Miguel Gutierrez Jr.
Participants rally on the floor of the Texas Democratic Convention in San Antonio in 2016.

A surge in Democratic candidates in Texas could be a turning point for the party, experts say.

According to the Texas Democratic Party, a candidate is running for every congressional seat this year and for almost 90 percent of seats in the state Legislature.

Even though Democrats are unlikely to win a lot of those seats, political strategists say this year’s election could be an opportunity for the party to increase its number of experienced candidates.

Just a few months ago, Texas Democrats were wringing their hands about the party’s recruiting power. It has historically been difficult to recruit a Democrat in Texas to run for seats where the party doesn’t typically have a good chance of winning.

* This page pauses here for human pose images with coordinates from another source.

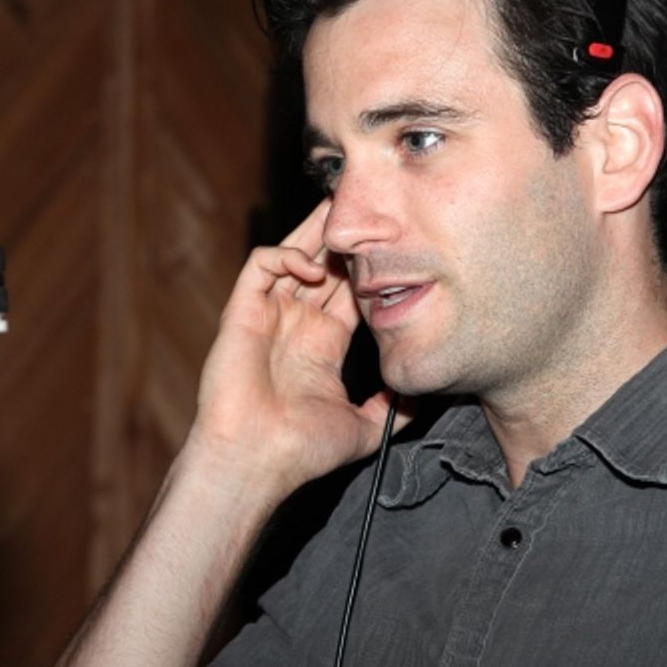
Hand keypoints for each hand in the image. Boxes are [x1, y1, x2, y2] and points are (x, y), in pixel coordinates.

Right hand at [187, 200, 399, 501]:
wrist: (257, 460)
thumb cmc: (302, 451)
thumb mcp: (366, 428)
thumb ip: (394, 409)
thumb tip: (424, 397)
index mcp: (322, 344)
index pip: (348, 290)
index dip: (368, 267)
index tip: (396, 246)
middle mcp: (295, 324)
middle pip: (322, 263)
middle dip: (343, 236)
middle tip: (367, 206)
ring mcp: (268, 315)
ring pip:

In fact, in the last several years, Democrats have had a hard time finding strong candidates to run for statewide office.  

Mark Jones, a political science professor at Rice University, says 2018 could end that streak, though.

“This time around, we are seeing Democrats able to recruit multiple candidates in districts that are really top tier,” he says.

Democratic Party officials in Texas say this is 1.) because Democrats are fired up these days in response to President Trump’s administration, and 2.) because there has been a larger effort among Democrats and left-leaning groups aimed at convincing people to run for office.

“A number of organizations in this state all worked really hard together to talk to candidates, to get them involved, and to get them committed to go ahead and sign up,” says Manny Garcia, deputy executive director with the Texas Democratic Party. “You know a lot of times all it takes is somebody telling you, ‘You know, I think you would be a great candidate and you should run. You should serve.’”

Garcia says a lot of people – from diverse backgrounds – followed through and decided to run this year. Many are running for the first time.

“We have a tremendous number of veterans, teachers, doctors, lawyers – folks from every kind of walk of life,” he says. “A lot of women. It’s really exciting to see these folks decide to step up.”

This diversity among new candidates could also appeal to Republicans and independents, says Brendan Steinhauser, a Republican strategist in Austin.

“The Democrats are smart to recruit people like veterans and people who have had successful business careers and things like that,” he says. “If those are the folks that they nominate in March and in May in the runoffs, then they'll have a greater likelihood of some success in the fall.”

Even if they don’t win, Jones says, this is good for the Democratic Party. He says this new crop of Democrats has a lot to gain just from running for office.

“They will demonstrate name recognition and gain experience,” he says.

According to Jones, that will make them even stronger candidates in 2020 and 2022, when Texas is likely to have new political maps that will be more favorable to Democrats.